Updated: 04/02/2014 7:38 AM
Created: 04/01/2014 9:47 PM KSTP.com
By: Jay Kolls
The Woodbury mother who said Gov. Mark Dayton told her to buy marijuana on the streets to help treat her son's medical condition now faces a tough decision.
Her son stands just a couple feet tall and only weighs about 30 pounds, but his heart and soul packs the punch of a heavyweight fighter. "He is one of the toughest people I know," Jessica Hauser said. "I mean, he's had to undergo so many medical procedures."
Two-year-old Wyatt Hauser has epilepsy, and his mom says his condition causes frequent seizures - in just one day as many as 100 seizures can happen.
"Every time Wyatt has a seizure, it's causing brain damage, so the sooner we can get his seizures under control, the better outcome he'll have long-term," Hauser said.
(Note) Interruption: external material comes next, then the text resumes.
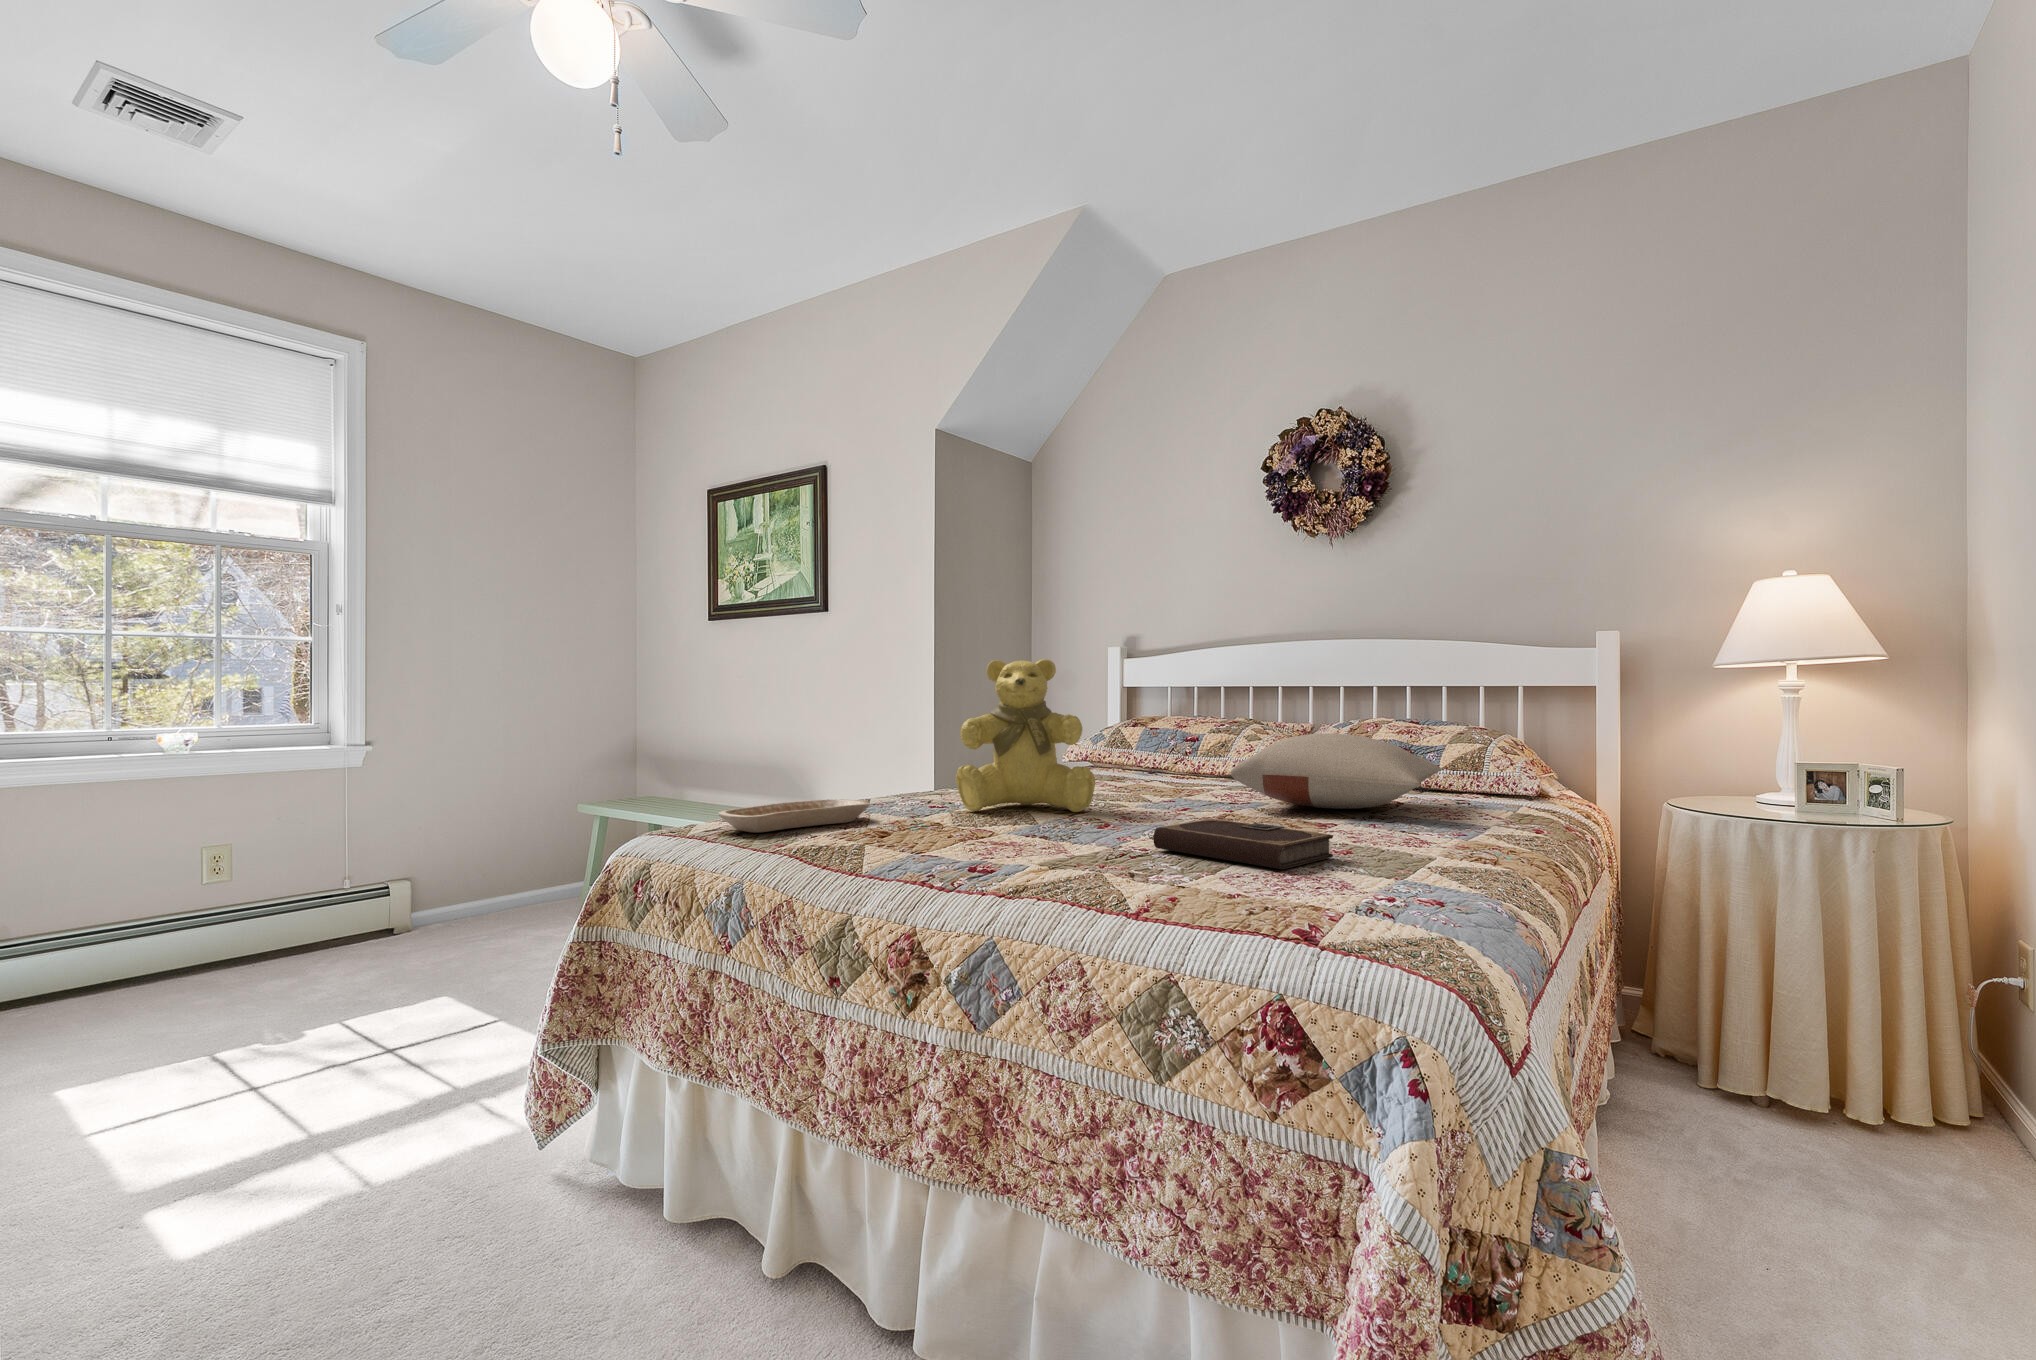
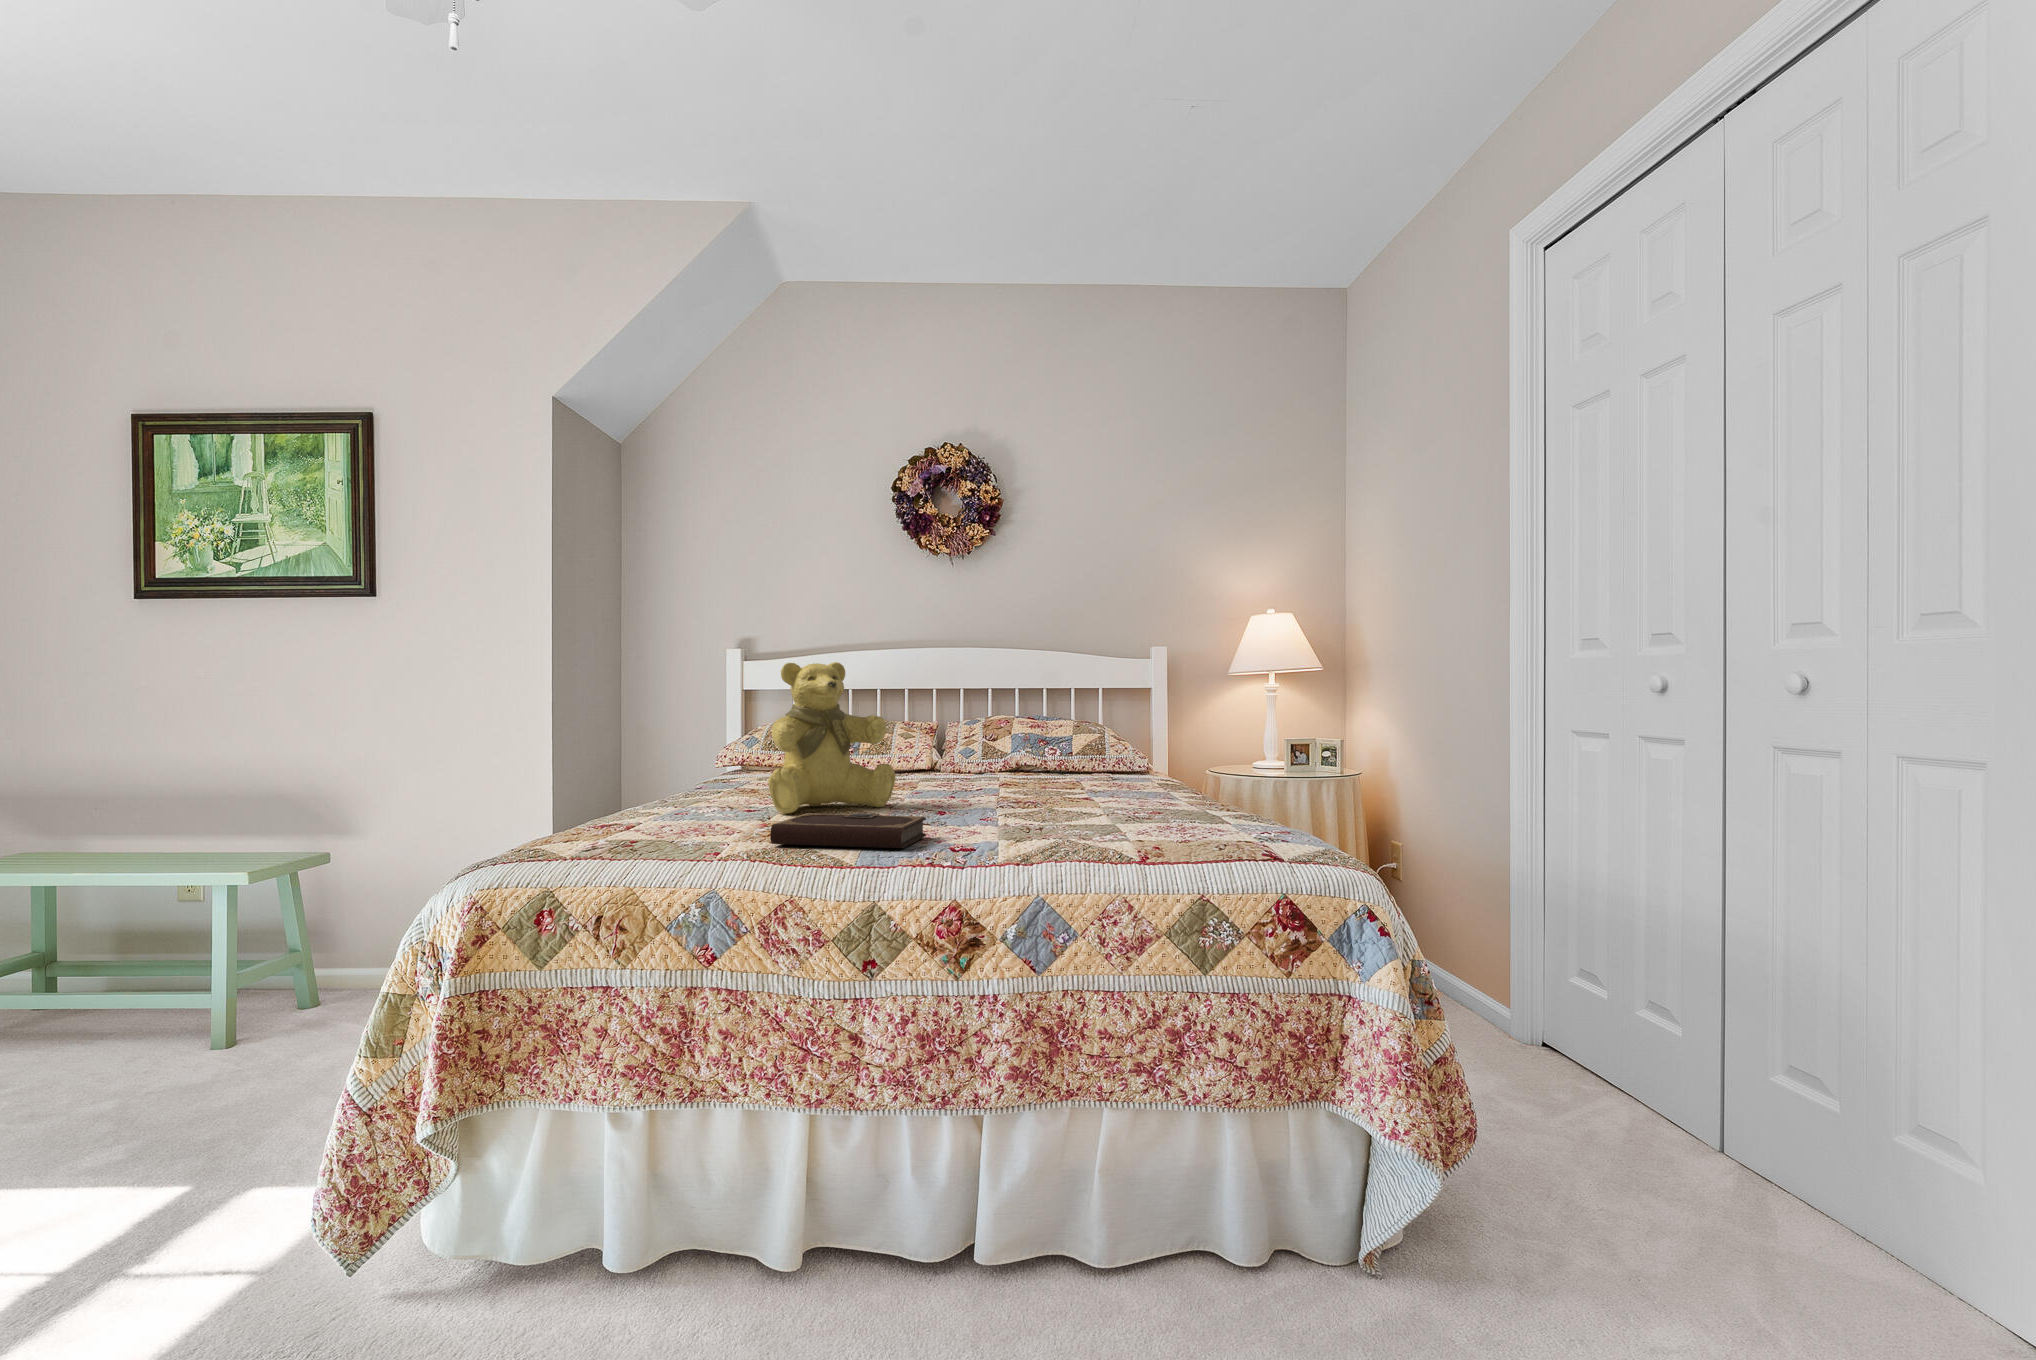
pillow: present [1231,733,1441,809] -> none [985,727,1147,789]
tray: present [718,799,870,833] -> none [594,810,718,848]
notebook: present [1153,819,1333,869] -> present [770,813,926,848]

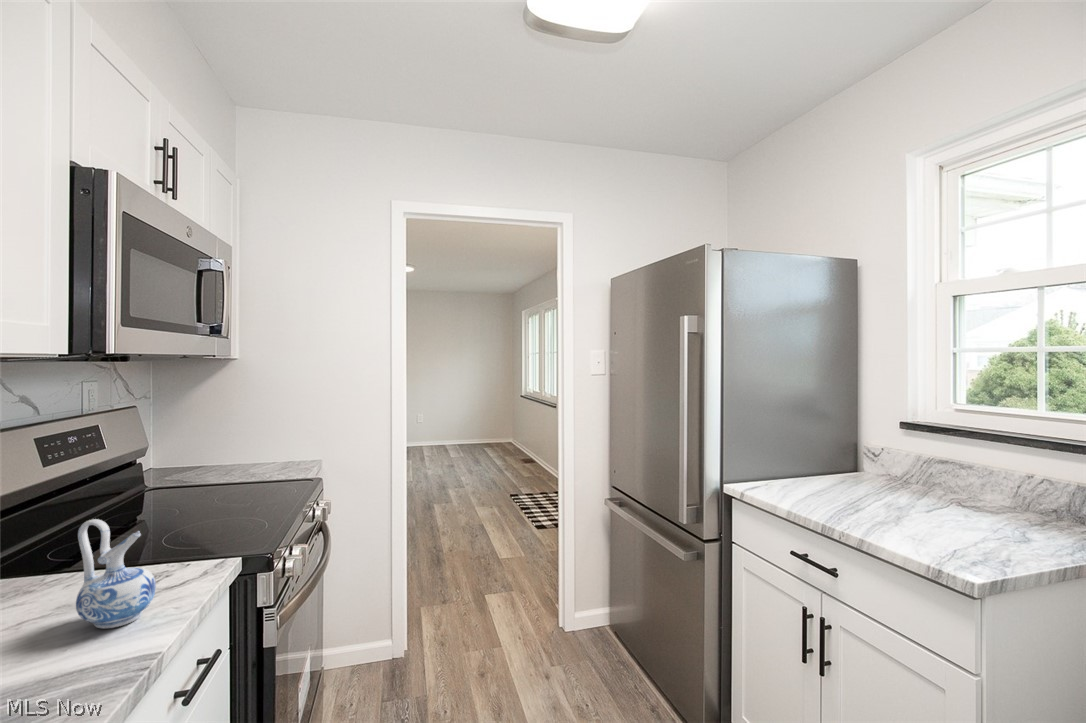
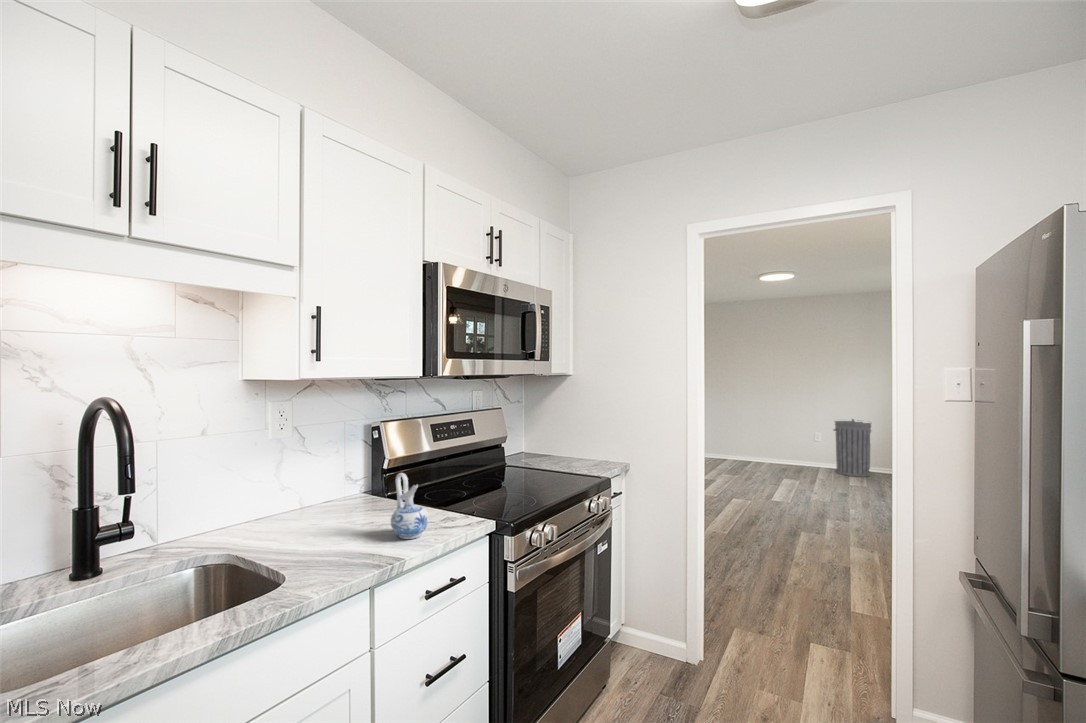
trash can: none [434,399,463,449] -> present [834,419,871,477]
She believes that help lies with medical marijuana.
"We've tried more than 10 medications to help get those seizures under control, and so far none of them have worked," Hauser said.
Now, she says, her family might have to split, temporarily, to get the medical marijuana treatment where it's legal.
"We are pursuing looking at where can we trial this medication in a state where it is legal, and the one we are looking at now is Oregon," Hauser said.
KSTP talked with Dr. Archelle Georgiou who told us, right now, there is no clinical research to support medical marijuana's effectiveness with treating epilepsy.
"On the other hand, there are a lot of anecdotal reports that patients with epilepsy have been helped with marijuana," Dr. Georgiou said.
Dr. Georgiou says the federal government classifies marijuana as a drug with no medicinal value, and that prevents clinical studies.
"It means that we need more research, and we need to really look at marijuana in a more scientific setting," Dr. Georgiou said.
Hauser said her family plans to stay in Minnesota through the legislative session to see if medical marijuana passes.